*** Opening of The data ***

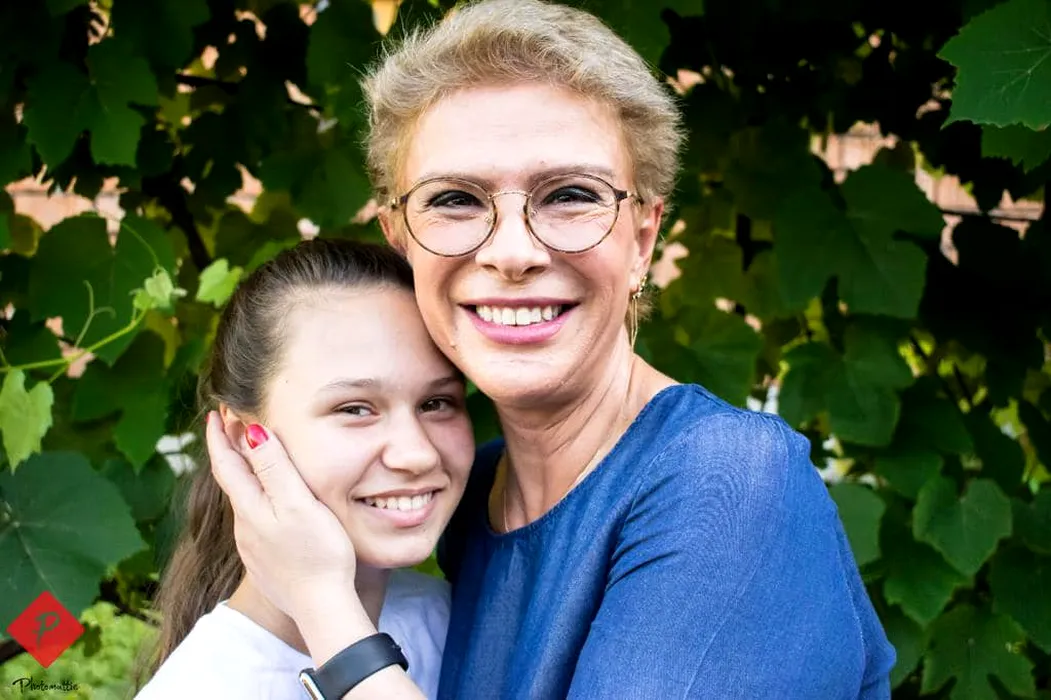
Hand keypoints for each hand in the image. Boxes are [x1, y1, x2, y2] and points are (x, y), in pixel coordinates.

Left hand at [205, 411, 358, 620]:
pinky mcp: (267, 560)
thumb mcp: (297, 504)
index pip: (226, 464)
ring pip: (244, 500)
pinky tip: (270, 502)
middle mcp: (246, 526)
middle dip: (232, 448)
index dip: (219, 437)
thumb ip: (275, 468)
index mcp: (251, 508)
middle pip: (232, 480)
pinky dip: (257, 497)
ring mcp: (254, 546)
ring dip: (244, 473)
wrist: (321, 607)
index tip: (216, 413)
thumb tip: (252, 432)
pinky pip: (255, 519)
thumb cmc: (318, 554)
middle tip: (233, 422)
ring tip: (251, 455)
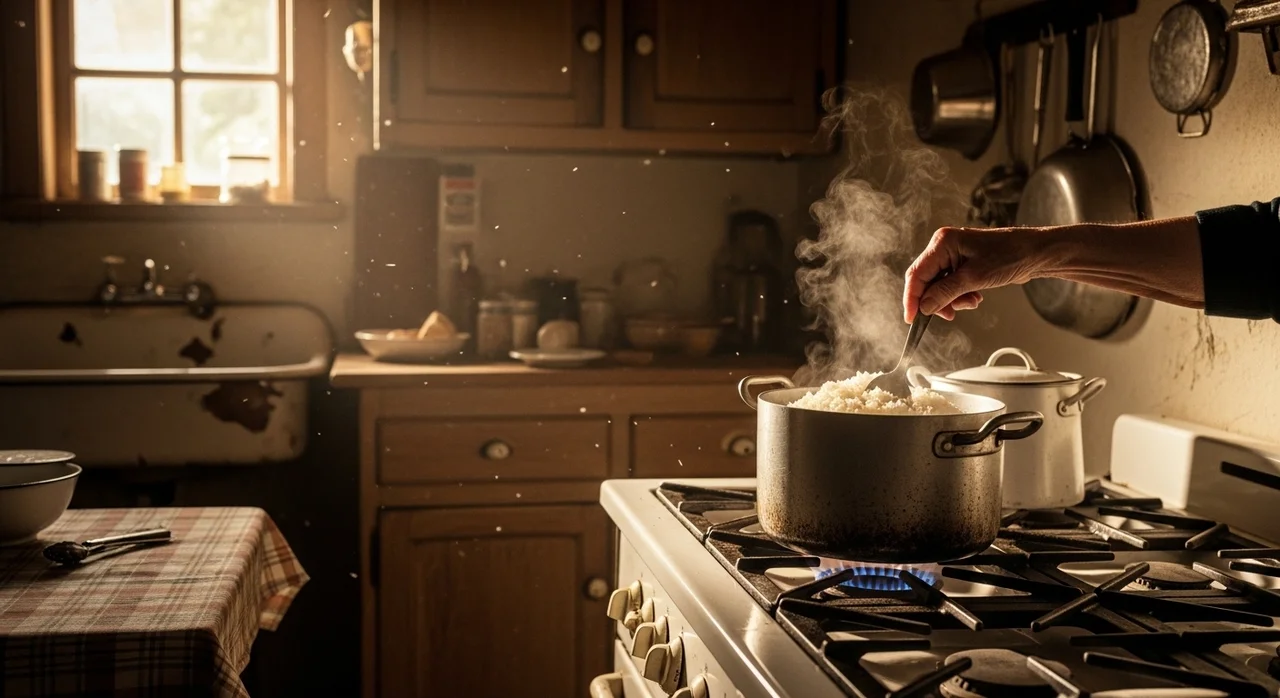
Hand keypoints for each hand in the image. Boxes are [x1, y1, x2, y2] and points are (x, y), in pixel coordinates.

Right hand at [903, 226, 1048, 321]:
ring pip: (939, 286)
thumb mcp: (975, 278)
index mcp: (943, 243)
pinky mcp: (962, 265)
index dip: (912, 298)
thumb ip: (946, 293)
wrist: (1035, 253)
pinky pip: (951, 285)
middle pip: (926, 281)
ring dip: (951, 300)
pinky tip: (974, 297)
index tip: (912, 318)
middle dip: (936, 300)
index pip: (917, 274)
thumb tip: (924, 307)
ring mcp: (953, 256)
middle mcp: (944, 247)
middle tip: (948, 315)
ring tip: (971, 302)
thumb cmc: (1010, 255)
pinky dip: (959, 296)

*** Close of The data ***

■ **Task prompt**
Write out exactly the final stretch of the records: the line containing "Right hand at" and every line after it, through the last, and nothing else.

■ **Response area**
Right hand at [903, 226, 1048, 321]:
ring pip: (939, 286)
thumb mcp: (975, 278)
index mcp: (943, 243)
pinky mcp: (962, 265)
index dip: (912, 298)
thumb ip: (946, 293)
wrist: (1035, 253)
pinky pip: (951, 285)
middle pip: (926, 281)
ring dip: (951, 300)
pinky tip: (974, 297)
index tip: (912, 318)
middle dip: (936, 300)
index pip: (917, 274)
thumb tip: (924, 307)
ring mcp: (953, 256)
middle mcp: (944, 247)
middle tip: (948, 315)
ring tip: (971, 302)
thumb cmc: (1010, 255)
pinky dip: (959, 296)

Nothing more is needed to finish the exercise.